Your response should be every line from the entries that includes the string "active".

[Collected data]
"""

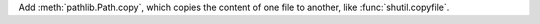 Add :meth:`pathlib.Path.copy`, which copies the content of one file to another,
like :func:`shutil.copyfile`.
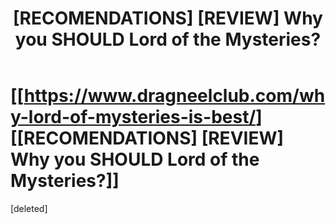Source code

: #+TITLE: [RECOMENDATIONS] [REVIEW] Why you SHOULD Lord of the Mysteries?

* [[https://www.dragneelclub.com/why-lord-of-mysteries-is-best/][[RECOMENDATIONS] [REVIEW] Why you SHOULD Lord of the Mysteries?]]
:PROPERTIES:
:Score: 1
:DateUnix: 1598608773.0
:DateShort: 2020-Aug-28
:END:
[deleted]

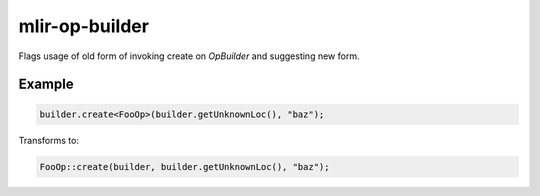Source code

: .. title:: clang-tidy - mlir-op-builder

mlir-op-builder
===============

Flags usage of old form of invoking create on `OpBuilder` and suggesting new
form.

Example
-------

.. code-block:: c++

  builder.create<FooOp>(builder.getUnknownLoc(), "baz");


Transforms to:

.. code-block:: c++

  FooOp::create(builder, builder.getUnknownLoc(), "baz");

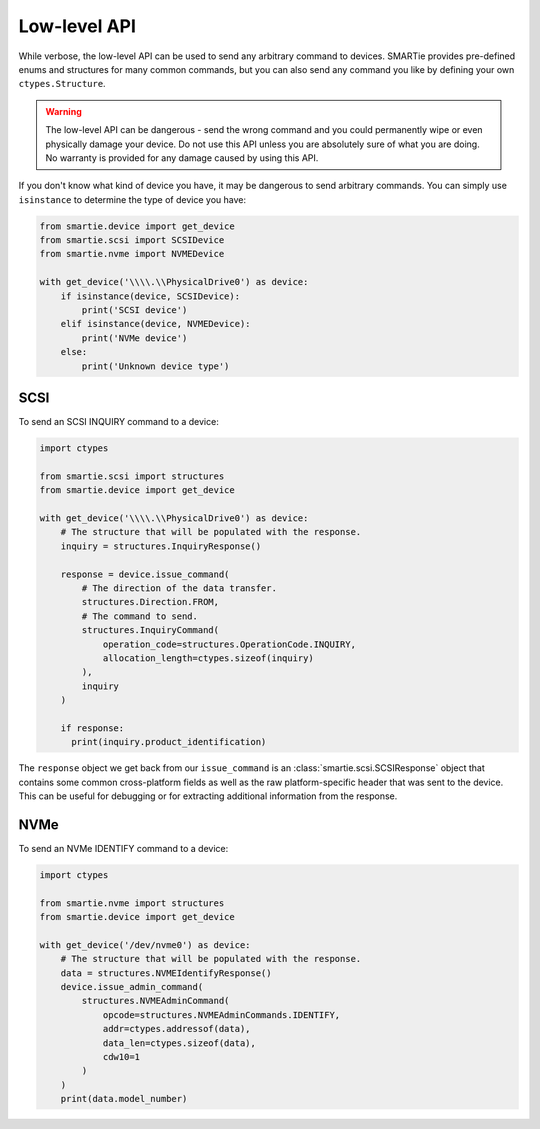 Low-level API
=============

While verbose, the low-level API can be used to send any arbitrary command to
devices. SMARTie provides pre-defined enums and structures for many common
commands, but you can also send any command you like by defining your own
``ctypes.Structure``.

.. warning::

  The low-level API can be dangerous - send the wrong command and you could
  permanently wipe or even physically damage your device. Do not use this
  API unless you are absolutely sure of what you are doing. No warranty is
  provided for any damage caused by using this API.

If you don't know what kind of device you have, it may be dangerous to
send arbitrary commands. You can simply use ``isinstance`` to determine the
type of device you have:

.. code-block:: python

  from smartie.device import get_device
  from smartie.scsi import SCSIDevice
  from smartie.nvme import NVMEDevice

  with get_device('\\\\.\\PhysicalDrive0') as device:
      if isinstance(device, SCSIDevice):
          print('SCSI device')
      elif isinstance(device, NVMEDevice):
          print('NVMe device')
      else:
          print('Unknown device type')


SCSI
----

To send an SCSI INQUIRY command to a device:

.. code-block:: python

  import ctypes

  from smartie.scsi import structures
  from smartie.device import get_device

  with get_device('\\\\.\\PhysicalDrive0') as device:
      # The structure that will be populated with the response.
      inquiry = structures.InquiryResponse()

      response = device.issue_command(
          # The direction of the data transfer.
          structures.Direction.FROM,
          # The command to send.
          structures.InquiryCommand(
              operation_code=structures.OperationCode.INQUIRY,
              allocation_length=ctypes.sizeof(inquiry)
          ),
          inquiry
      )

      if response:
        print(inquiry.product_identification)


The ``response`` object we get back from our ``issue_command`` is an
:class:`smartie.scsi.SCSIResponse` object that contains some common
cross-platform fields as well as the raw platform-specific header
that was sent to the device. This can be useful for debugging or
for extracting additional information from the response.

NVMe
----

To send an NVMe IDENTIFY command to a device:

.. code-block:: python

  import ctypes

  from smartie.nvme import structures
  from smartie.device import get_device

  with get_device('/dev/nvme0') as device:
      # The structure that will be populated with the response.
      data = structures.NVMEIdentifyResponse()
      device.issue_admin_command(
          structures.NVMEAdminCommand(
              opcode=structures.NVMEAdminCommands.IDENTIFY,
              addr=ctypes.addressof(data),
              data_len=ctypes.sizeof(data),
              cdw10=1
          )
      )
      print(data.model_number)
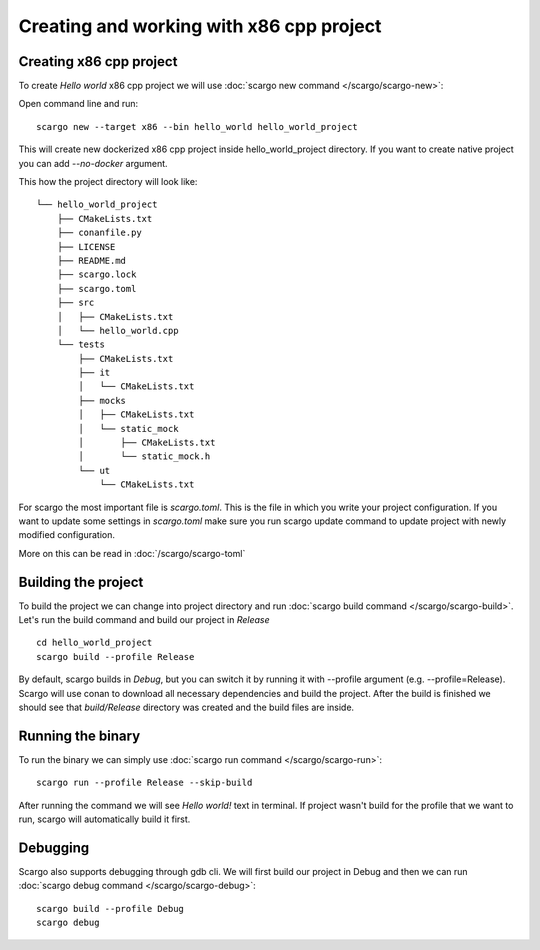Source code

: Creating and working with x86 cpp project
=========================================


Creating x86 cpp project
------------------------


To create *Hello world* x86 cpp project we will use :doc:`scargo new command </scargo/scargo-new>`:

Open command line and run: ::
    
    scargo new --target x86 --bin hello_world hello_world_project

This will create new dockerized x86 cpp project inside hello_world_project directory.
If you want to create native project you can add *--no-docker* argument.

This how the project directory will look like: ::

    └── hello_world_project
        ├── CMakeLists.txt
        ├── conanfile.py
        ├── LICENSE
        ├── README.md
        ├── scargo.lock
        ├── scargo.toml
        ├── src
        │   ├── CMakeLists.txt
        │   └── hello_world.cpp
        └── tests
            ├── CMakeLists.txt
            ├── it
            │   └── CMakeLists.txt
            ├── mocks
            │   ├── CMakeLists.txt
            │   └── static_mock
            │       ├── CMakeLists.txt
            │       └── static_mock.h
            └── ut
                └── CMakeLists.txt


For scargo the most important file is *scargo.toml*. This is the file in which you write your project configuration.
If you want to update some settings in *scargo.toml* make sure you run scargo update command to update project with
newly modified configuration.

More on this can be read in :doc:`/scargo/scargo-toml`

Building the project
--------------------

To build the project we can change into project directory and run :doc:`scargo build command </scargo/scargo-build>`.
Let's run the build command and build our project in *Release* ::

    cd hello_world_project
    scargo build --profile Release

By default, scargo builds in *Debug*, but you can switch it by running it with --profile argument (e.g. --profile=Release).
Scargo will use conan to download all necessary dependencies and build the project.
After the build is finished we should see that *build/Release* directory was created and the build files are inside.

Running the binary
------------------

To run the binary we can simply use :doc:`scargo run command </scargo/scargo-run>`: ::
    
    scargo run --profile Release --skip-build

After running the command we will see *Hello world!* text in terminal.
If project wasn't build for the profile that we want to run, scargo will automatically build it first.

Debugging
---------

Scargo also supports debugging through gdb cli. We will first build our project in Debug and then we can run :doc:`scargo debug command </scargo/scargo-debug>`: ::

    scargo build --profile Debug
    scargo debug

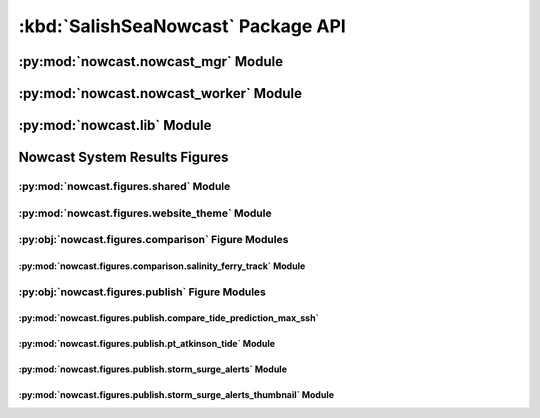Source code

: .. Copyright 2013-2016 The Salish Sea MEOPAR contributors
.. and The University of British Columbia
..
.. Licensed under the Apache License, Version 2.0 (the "License");
.. you may not use this file except in compliance with the License.
.. You may obtain a copy of the License at
..
..    http://www.apache.org/licenses/LICENSE-2.0
..
.. Unless required by applicable law or agreed to in writing, software
.. distributed under the License is distributed on an "AS IS" BASIS,
.. WITHOUT WARRANTIES OR CONDITIONS OF ANY KIND, either express or implied.
.. See the License for the specific language governing permissions and
.. limitations under the License.


***********************************
:kbd:`SalishSeaNowcast` Package API
***********************************

.. TODO::
    Clean up headings and auto-doc imports re: transition to NEMO_Nowcast framework


.. _nowcast.nowcast_mgr:

:py:mod:`nowcast.nowcast_mgr` Module
====================================

.. .. automodule:: nowcast.nowcast_mgr
..     :members:


.. _nowcast.nowcast_worker:

:py:mod:`nowcast.nowcast_worker` Module
=======================================

.. .. automodule:: nowcast.nowcast_worker
..     :members:


.. _nowcast.lib:

:py:mod:`nowcast.lib` Module
============================

.. .. automodule:: nowcast.lib
..     :members:


.. _nowcast.figures:

Nowcast System Results Figures
==============================

.. _nowcast.figures.shared:

:py:mod:`nowcast.figures.shared` Module
---------------------------------------

.. .. automodule:: nowcast.figures.shared
..     :members:


.. _nowcast.figures.website_theme:

:py:mod:`nowcast.figures.website_theme` Module
----------------------------------------------

.. .. automodule:: nowcast.figures.website_theme
..     :members:


.. _nowcast.figures.comparison:

:py:obj:`nowcast.figures.comparison`  Figure Modules
----------------------------------------------------

.. _nowcast.figures.comparison.salinity_ferry_track:

:py:mod:`nowcast.figures.comparison.salinity_ferry_track` Module
^^^^^^^^^^^^^^^^^^^^^^^^^^^^^^^^^^^^^^^^^^^^^^^^^^^^^^^^^^^^^^^^

.. .. automodule:: nowcast.figures.comparison.salinity_ferry_track
..     :members:


.. _nowcast.figures.publish:

:py:obj:`nowcast.figures.publish`  Figure Modules
-------------------------------------------------

.. _nowcast.figures.publish.compare_tide_prediction_max_ssh:

:py:mod:`nowcast.figures.publish.compare_tide_prediction_max_ssh`
^^^^^^^^^^^^^^^^^^^^^^^^^^^^^^^^^^^^^^^^^^^^^^^^^^^^^^^^^^^^^^^^^

.. .. automodule:: nowcast.figures.publish.compare_tide_prediction_max_ssh
..     :members:


.. _nowcast.figures.publish.pt_atkinson_tide:

:py:mod:`nowcast.figures.publish.pt_atkinson_tide` Module
^^^^^^^^^^^^^^^^^^^^^^^^^^^^^^^^^^^^^^^^^^^^^^^^^^^^^^^^^

.. .. automodule:: nowcast.figures.publish.pt_atkinson_tide
..     :members:


.. _nowcast.figures.publish.storm_surge_alerts:

:py:mod:`nowcast.figures.publish.storm_surge_alerts` Module
^^^^^^^^^^^^^^^^^^^^^^^^^^^^^^^^^^^^^^^^^^^^^^^^^^^^^^^^^^^

.. .. automodule:: nowcast.figures.publish.storm_surge_alerts
..     :members:


.. _nowcast.figures.publish.storm_surge_alerts_thumbnail:

:py:mod:`nowcast.figures.publish.storm_surge_alerts_thumbnail` Module
^^^^^^^^^^^^^^^^^^^^^^^^^^^^^^^^^^^^^^^^^^^^^^^^^^^^^^^^^^^^^^^^^^^^^

.. .. automodule:: nowcast.figures.publish.storm_surge_alerts_thumbnail
..     :members:
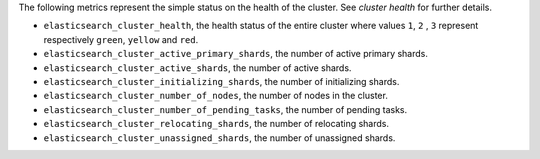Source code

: .. _Elasticsearch:

The following metrics represent the simple status on the health of the cluster.
See `cluster health` for further details.

* ``elasticsearch_cluster_health``, the health status of the entire cluster
  where values ``1``, ``2`` , ``3`` represent respectively ``green``,
  ``yellow`` and ``red``.
* ``elasticsearch_cluster_active_primary_shards``, the number of active primary
  shards.
* ``elasticsearch_cluster_active_shards``, the number of active shards.
* ``elasticsearch_cluster_initializing_shards``, the number of initializing
  shards.
* ``elasticsearch_cluster_number_of_nodes``, the number of nodes in the cluster.
* ``elasticsearch_cluster_number_of_pending_tasks``, the number of pending tasks.
* ``elasticsearch_cluster_relocating_shards``, the number of relocating shards.
* ``elasticsearch_cluster_unassigned_shards``, the number of unassigned shards.

.. _cluster health: https://www.elastic.co/guide/en/elasticsearch/reference/1.7/cluster-health.html

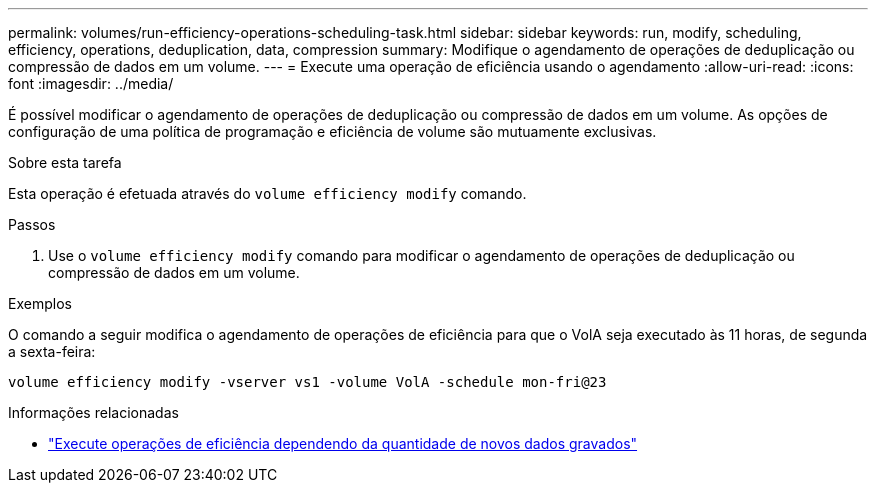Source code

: ---
permalink: volumes/run-efficiency-operations-scheduling-task.html 
sidebar: sidebar 
keywords: run, modify, scheduling, efficiency, operations, deduplication, data, compression 
summary: Modifique o agendamento de operações de deduplicação ou compressão de dados em um volume. 
---
= Execute uma operação de eficiência usando o agendamento
:allow-uri-read: 
:icons: font
:imagesdir: ../media/


[role="lead"]
É possível modificar o agendamento de operações de deduplicação ou compressão de dados em um volume. As opções de configuração de uma política de programação e eficiência de volume são mutuamente exclusivas.

.Sobre esta tarefa
Esta operação é efetuada através do `volume efficiency modify` comando.

.Passos
. Use o `volume efficiency modify` comando para modificar o agendamento de operações de deduplicação ou compressão de dados em um volume.


.Exemplos
O comando a seguir modifica o agendamento de operações de eficiência para que o VolA seja executado às 11 horas, de segunda a sexta-feira:

`volume efficiency modify -vserver vs1 -volume VolA -schedule mon-fri@23`

.Informações relacionadas
* link:run-efficiency-operations-depending-new-data-task.html["Execute operações de eficiência dependendo da quantidade de novos dados gravados"]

"""

** Exercise output **
* ``elasticsearch_cluster_active_primary_shards``, the number of active primary
* ``elasticsearch_cluster_active_shards``, the number of active shards.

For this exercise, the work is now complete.